Let’s start at the beginning.
Why We Make the Choices We Do… and Why They Should Be Respected
My job in helping you learn about choices is to get you to see how instinctual unconscious survival drives much of our life path. In other words, we make desperate, unconscious choices to withstand the dysfunctions and limitations of our childhoods or life stories. To preserve the dignity of our “selfhood” at the time. We make them out of life-saving necessity.

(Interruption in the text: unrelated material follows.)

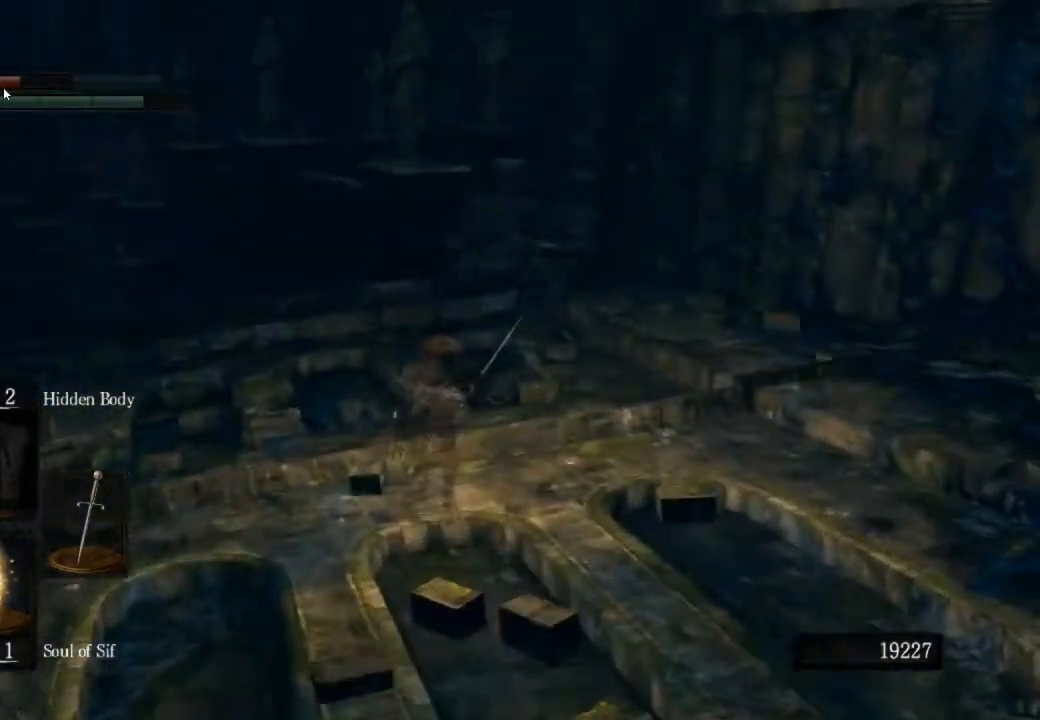
{"buttons": ["CIRCLE"], "left_stick": "up", "right_stick": "center", "events": []}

And because of this, I work hard to show people that they should not only respect those choices, but see how absolutely brilliant they were at that time in their development. The decisions were effortless — they were almost made for us by biological instincts and the impetus to live and persist. It’s truly miraculous how quickly and ably we move toward survival.
And yet…
The Limitations of Instinct
Many of those instinctual choices pushed us into hiding. We entered secret caves and used brush to cover ourselves. We cowered to fit into these protective places — we couldn’t help it — and some of us found mud and rocks to fling back at the injustices fired at us.
Those choices saved us, but they also caused us suffering. They compromised our capacity to be free and live authentically.
Because of this, after we learn to rejoice about the efforts we made to save our own lives with those choices, the next step is to grieve their limitations. And learn how to recover ourselves and make even better decisions going forward.